Ezequiel, alí na sua frente, em meio aos carros parados e pessoas estressadas, parecia uma pessoa normal. Não tinha nada de errado para quem o olhasse: devia ter quase quarenta anos, vestido em sua camisa pólo, calsa jeans e sapatos pretos, tinha a chave do Gol na mão e um risinho sem-graça no rosto. O dono da Picape conteve-se para não empurrá-lo para a pista de trânsito bem atrás dele, então deu um ou dois passos na direção do outro homem.
- Muito bem... Qual é o número do seu seguro?

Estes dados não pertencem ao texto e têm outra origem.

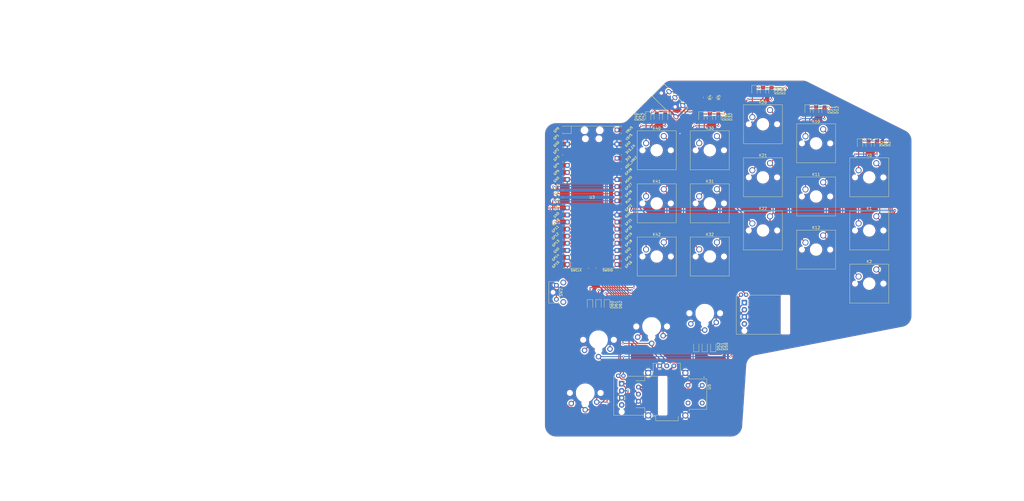
<source format=kicad_pcb>
(kicad_pcb (version 20221018) (generator pcbnew)

  (general
    (thickness 1.6)
  )

  (paper "A3")
  (layers
    (0 "F.Cu" signal)
    (31 "B.Cu" signal)
    (32 "B.Adhes" user "B.Adhesive")
    (33 "F.Adhes" user "F.Adhesive")
    (34 "B.Paste" user)
    (35 "F.Paste" user)
    (36 "B.SilkS" user "B.Silkscreen")
    (37 "F.SilkS" user "F.Silkscreen")
    (38 "B.Mask" user)
    (39 "F.Mask" user)
    (40 "Dwgs.User" user "User.Drawings")
    (41 "Cmts.User" user "User.Comments")
    (42 "Eco1.User" user "User.Eco1")
    (43 "Eco2.User" user "User.Eco2")
    (44 "Edge.Cuts" user)
    (45 "Margin" user)
    (46 "B.CrtYd" user "B.Courtyard")
    (47 "F.CrtYd" user "F.Courtyard")
    (48 "B.Fab" user)
    (49 "F.Fab" user)
  )

  (setup
    (pad_to_mask_clearance 0.051)
    (solder_mask_min_width 0.25)
    (pcbplotparams
      (layerselection 0x00010fc_ffffffff)
      (plot_on_all_layers_selection 0x0000000_00000000)
      (disableapertmacros false)
      (usegerberextensions false)
      (usegerberattributes false)
      (usegerberadvancedattributes false)
      (creategerberjobfile false)
      (dashed_line_dash_ratio 12.000000)
      (dashed_line_gap_ratio 3.000000)
      (svgprecision 4)
      (plotframeref false)
      (viasonmask false)
      (mode 1)
      (useauxorigin false)
      (hpglpennumber 1)
      (hpglpenspeed 20)
      (hpglpendiameter 15.000000)
      (dxfpolygonmode true)
      (dxfimperialunits true)
      (dxfusepcbnewfont true)
      (psnegative false)
      (psa4output false)
      (plotreference true)
      (plotvalue true)
      (plotinvisibletext false)
      (sketchpadsonfab false)
      (subtractmaskfromsilk false)
      (outputformat 1)
      (mirror false)
      (drillshape 0)
      (scaleselection 1)
      (outputdirectory "Test/")
    )
  )

  (net 0 "")
  (net 1 "Row0")
  (net 2 "Row1")
  (net 3 "Row2")
  (net 4 "Col0")
  (net 5 "Col1")
  (net 6 "Net-(D0-A)")
  (net 7 "Net-(D1-A)")
  (net 8 "Net-(D60-A)")
  (net 9 "Net-(D2-A)")
  (net 10 "SDA")
  (net 11 "VCC")
  (net 12 "SCL")
  (net 13 "Col2")
  (net 14 "GND")
  (net 15 "Col5")
  (net 16 "Col4")
  (net 17 "Col3")
  (net 18 "Net-(D61-A)")
  (net 19 "Net-(D10-A)")
  (net 20 "Net-(D11-A)")
  (net 21 "Net-(D12-A)")
  (net 22 "Net-(D20-A)")
  (net 23 "Net-(D21-A)")
  (net 24 "Net-(D22-A)")
  (net 25 "Net-(D30-A)")
  (net 26 "Net-(D31-A)")
  (net 27 "Net-(D32-A)")
  (net 28 "Net-(D40-A)")
  (net 29 "Net-(D41-A)")
  (net 30 "Net-(D42-A)")
  (net 31 "Net-(D50-A)")
  (net 32 "Net-(D51-A)")
  (net 33 "KJoyButO")
  (net 34 "Col6")
  (net 35 "KRotA")
  (net 36 "KRotB")
  (net 37 "KRotButO")
  (net 38 "unconnected-(U3-GPIO0-Pad1)")
  (net 39 "unconnected-(U3-GPIO1-Pad2)")
  (net 40 "unconnected-(U3-GPIO2-Pad4)")
  (net 41 "unconnected-(U3-GPIO3-Pad5)")
  (net 42 "unconnected-(U3-GPIO6-Pad9)")
  (net 43 "unconnected-(U3-GPIO7-Pad10)")
  (net 44 "unconnected-(U3-GPIO8-Pad11)")
  (net 45 "unconnected-(U3-GPIO19-Pad25)")
  (net 46 "unconnected-(U3-GPIO22-Pad29)")
  (net 47 "Net-(U3-RUN)")
  (net 48 "Axis1")
  (net 49 "Axis2")
  (net 50 "unconnected-(U3-GPIO28_ADC2-Pad34)")
  (net 51 "unconnected-(U3-ADC_VREF-Pad35)")
  (net 52 "unconnected-(U3-3V3_EN-Pad37)")
  (net 53 "+3.3V")
  (net 54 "unconnected-(U3-SWCLK-Pad41)")
  (net 55 "unconnected-(U3-SWDIO-Pad43)")
  (net 56 "unconnected-(U3-VSYS-Pad39)")

  (footprint "Diode_SMD:D_0805_2012Metric_Pad1.15x1.40mm_HandSolder" (layer "F.Cu") (at 185.575521 112.746676 -90))

  (footprint "Resistor_SMD:R_0805_2012Metric_Pad1.20x1.40mm_HandSolder" (layer "F.Cu") (at 220.879498 38.434499 -90))

  (footprint "Digi:TRRS-PJ-320A-no-Fmask" (layer "F.Cu") (at 203.915661 35.713752 45))

  (footprint "Diode_SMD:D_0805_2012Metric_Pad1.15x1.40mm_HandSolder" (layer "F.Cu") (at 179.495515 112.746677 -90))

  (footprint "misc:Low-Profile-Choc-MX" (layer "F.Cu") (at 182.528619 125.3192))

  (footprint "Diode_SMD:D_0805_2012Metric_Pad1.15x1.40mm_HandSolder" (layer "F.Cu") (at 223.66862 127.727998 90))

  (footprint "Button_Switch_Keyboard:SW_Cherry_MX_1.00u_PCB" (layer "F.Cu") (at 263.095498 68.847353))

  (footprint "Button_Switch_Keyboard:SW_Cherry_MX_1.00u_PCB" (layer "F.Cu") (at 244.042997 81.039351))

  (footprint "misc:RPi_Pico_SMD_TH_reduced" (layer "F.Cu") (at 180.24514 74.194594))

  (footprint "Diode_SMD:D_0805_2012Metric_Pad1.15x1.40mm_HandSolder" (layer "F.Cu") (at 222.45982 45.375499 -90))

  (footprint "Button_Switch_Keyboard:SW_Cherry_MX_1.00u_PCB" (layer "F.Cu") (at 224.990496 52.273855))

  (footprint "Button_Switch_Keyboard:SW_Cherry_MX_1.00u_PCB" (layer "F.Cu") (at 205.937995 52.273855))

  (footprint "Button_Switch_Keyboard:SW_Cherry_MX_1.00u_PCB" (layer "F.Cu") (at 263.095497 49.797353))

  (footprint "Button_Switch_Keyboard:SW_Cherry_MX_1.00u_PCB" (layer "F.Cu") (at 224.990502 90.373849))

  (footprint "misc:EVQWGD001" (layer "F.Cu") (at 240.965997 119.002499))

  (footprint "Diode_SMD:D_0805_2012Metric_Pad1.15x1.40mm_HandSolder" (layer "F.Cu") (at 260.564813 42.890497 -90))

  (footprint "Diode_SMD:D_0805_2012Metric_Pad1.15x1.40mm_HandSolder" (layer "F.Cu") (at 263.604821 42.890497 -90))

  (footprint "Diode_SMD:D_0805_2012Metric_Pad1.15x1.40mm_HandSolder" (layer "F.Cu") (at 279.37922 55.061876 -90))

  (footprint "Diode_SMD:D_0805_2012Metric_Pad1.15x1.40mm_HandSolder" (layer "F.Cu") (at 220.628622 127.727997 90))

  (footprint "Button_Switch_Keyboard:SW_Cherry_MX_1.00u_PCB" (layer "F.Cu") (at 205.937998 71.323854))

  (footprint "Diode_SMD:D_0805_2012Metric_Pad1.15x1.40mm_HandSolder" (layer "F.Cu") (at 282.419223 55.061875 -90))

  (footprint "Diode_SMD:D_0805_2012Metric_Pad1.15x1.40mm_HandSolder" (layer "F.Cu") (at 182.535519 112.746678 -90))

  (footprint "Diode_SMD:D_0805_2012Metric_Pad1.15x1.40mm_HandSolder" (layer "F.Cu") (at 217.588622 127.727998 90))

  (footprint "Diode_SMD:D_0805_2012Metric_Pad1.15x1.40mm_HandSolder" (layer "F.Cu") (at 244.57732 35.95959 -90))

  (footprint "Button_Switch_Keyboard:SW_Cherry_MX_1.00u_PCB" (layer "F.Cu") (at 263.095497 87.897351))

  (footprint "misc:Low-Profile-Choc-MX" (layer "F.Cu") (at 201.57862 120.5567))

  (footprint "misc:EVQWGD001" (layer "F.Cu") (at 196.959997 148.067998))

  (footprint "Button_Switch_Keyboard:SW_Cherry_MX_1.00u_PCB" (layer "F.Cu") (at 205.937999 90.373854))

  (footprint "Diode_SMD:D_0805_2012Metric_Pad1.15x1.40mm_HandSolder" (layer "F.Cu") (at 219.419815 45.375499 -90))

  (footprint "Diode_SMD:D_0805_2012Metric_Pad1.15x1.40mm_HandSolder" (layer "F.Cu") (at 203.407314 45.375496 -90))

  (footprint "Diode_SMD:D_0805_2012Metric_Pad1.15x1.40mm_HandSolder" (layer "F.Cu") (at 276.339223 55.061874 -90))

  (footprint "misc:Low-Profile-Choc-MX" (layer "F.Cu") (at 220.62862 115.794199))

  (footprint "Button_Switch_Keyboard:SW_Cherry_MX_1.00u_PCB" (layer "F.Cu") (at 244.042997 61.98935))

  (footprint "Diode_SMD:D_0805_2012Metric_Pad1.15x1.40mm_HandSolder" (layer "F.Cu") (at 225.499815 45.375497 -90))

  (footprint "Diode_SMD:D_0805_2012Metric_Pad1.15x1.40mm_HandSolder" (layer "F.Cu") (at 238.447315 35.95959 -90))

  (footprint "Diode_SMD:D_0805_2012Metric_Pad1.15x1.40mm_HandSolder" (layer "F.Cu") (at 200.367317 45.375497 -90))

  (footprint "misc:Low-Profile-Choc-MX" (layer "F.Cu") (at 177.766122 144.369198))

  (footprint "Diode_SMD:D_0805_2012Metric_Pad1.15x1.40mm_HandSolder" (layer "F.Cu") (at 257.524819 42.890496 -90))

  (footprint "Diode_SMD:D_0805_2012Metric_Pad1.15x1.40mm_HandSolder" (layer "F.Cu") (at 241.537316 35.959589 -90))

  (footprint "Resistor_SMD:R_0805_2012Metric_Pad1.20x1.40mm_HandSolder" (layer "F.Cu") (at 224.021497 38.434499 -90))

  (footprint "Button_Switch_Keyboard:SW_Cherry_MX_1.00u_PCB" (layer "F.Cu") (at 282.147999 61.989352))

  (footprint "Button_Switch_Keyboard:SW_Cherry_MX_1.00u_PCB" (layer "F.Cu")
    (tstamp e2e6445a-b3fd-434e-9f72-1b84f95660ac)
    (at 224.990499 71.323855)
    (descr "Cherry MX keyswitch, 1.00u, PCB mount, http://cherryamericas.com/wp-content/uploads/2014/12/mx_cat.pdf")
    (tags "Cherry MX keyswitch 1.00u PCB")
    (property "Sheetfile" "LTStagger.kicad_sch")
    (property "Sheetname" "")
    (property "ki_description" "Push button switch, generic, two pins")
    (property "ki_keywords" "switch normally-open pushbutton push-button")
    (path "/00000000-0000-0000-0000-00005f2efe38")
    (attr through_hole)
    (fp_text reference "K31" (at -2.54 -2.794) (layer "F.SilkS")
        (effects (font (size 1 1) (thickness 0.15)))
      (tstamp 0c534b47-8c71-43b8-af1b-067836fe2e30)
    )
    (fp_text value "K31" (at -2.54 12.954) (layer "F.Fab")
        (effects (font (size 1 1) (thickness 0.15)))
      (tstamp e925277c-7875-4e09-94a2-3646090e2441)
    )
    (fp_text user "${REFERENCE}" (at -2.54 -2.794) (layer "F.Fab")
        (effects (font (size 1 1) (thickness 0.15)))
      (tstamp 1c9253f7-31ce-4c51-882e-5856a1cd9085)
    )
    (fp_line (start -9.525 -1.905) (end 4.445 -1.905)
      (stroke (width 0.12) (type solid)) (layer "F.SilkS") (tstamp 9dcee152-decd-41d3-8df0-e2dc8cfe9e54))
    (fp_line (start -9.525 12.065) (end -9.525 -1.905)
      (stroke (width 0.12) (type solid)) (layer "F.SilkS") (tstamp 04587e7c-00fb-412d-8631-dc3de1a934b3))
    (fp_line (start 4.445 -1.905) (end 4.445 12.065)
      (stroke (width 0.12) (type solid)) (layer "F.SilkS") (tstamp 95b3739c-a585-4217-836b-2d0070e1f68e))
    (fp_line (start 4.445 12.065) (end -9.525 12.065)
      (stroke (width 0.12) (type solid)) (layer "F.SilkS") (tstamp 3d4c3143-0975-4b86-845c-af1acc8fbf66))
    (fp_line (start -12.065 -4.445) (end 6.985 -4.445)
      (stroke (width 0.15) (type solid)) (layer "Dwgs.User") (tstamp 5e42cc0b-a315-4b09-9f74-a6fb4a062d9a))
    (fp_line (start -12.065 14.605) (end -12.065 -4.445)
      (stroke (width 0.15) (type solid)) (layer "Dwgs.User") (tstamp 73858f34-3d17-4706-9106-a47f84d06e31))
    (fp_line (start 6.985 -4.445) (end 6.985 14.605)
      (stroke (width 0.15) (type solid)) (layer "Dwgs.User") (tstamp ed48397c-f05f-4d15-b18a-34e4653ed4b0))
    (fp_line (start 6.985 14.605) (end -12.065 14.605)
      (stroke (width 0.15) (type solid)) (layer "Dwgs.User") (tstamp 18f1cf2d-f3bb-4284-a120-600a904bca11))
    (fp_line (start -9.14 -1.52) (end 4.06 -1.52)
      (stroke (width 0.05) (type solid)) (layer "F.CrtYd") (tstamp 31e717a8-3a72-4a09-b005-b609a28ce394))
    (fp_line (start -9.14 11.68) (end -9.14 -1.52)
      (stroke (width 0.05) (type solid)) (layer "F.CrtYd") (tstamp fb3e2169-a66b-49ea-9f89-915a5b9fce08))
    (fp_line (start 4.06 -1.52) (end 4.06 11.68)
      (stroke (width 0.05) (type solid)) (layer "F.CrtYd") (tstamp e327a2c0-1062-462e-a113-805191c6fbee))
    (fp_line (start 4.06 11.68) 
... [1005743 chars truncated]
</source>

Eles passaram longos minutos falado sobre a despeza que iria dar e voltaram para casa. Richard deixou sua maleta em algum canto e beijou a esposa.
- Rich, você se atrasou hoje, a reunião foi tão longa assim?
Ele respirou fundo. Nem sabia por onde começar, mas quando abriu a boca para tentar articular um começo de frase... TUMP. Andar de cima. Cinco ou seis quilos cairam sobre o teto do número doze.
- Oh, Deus, o que foi dessa vez? - disse Richard olhando para o teto branco.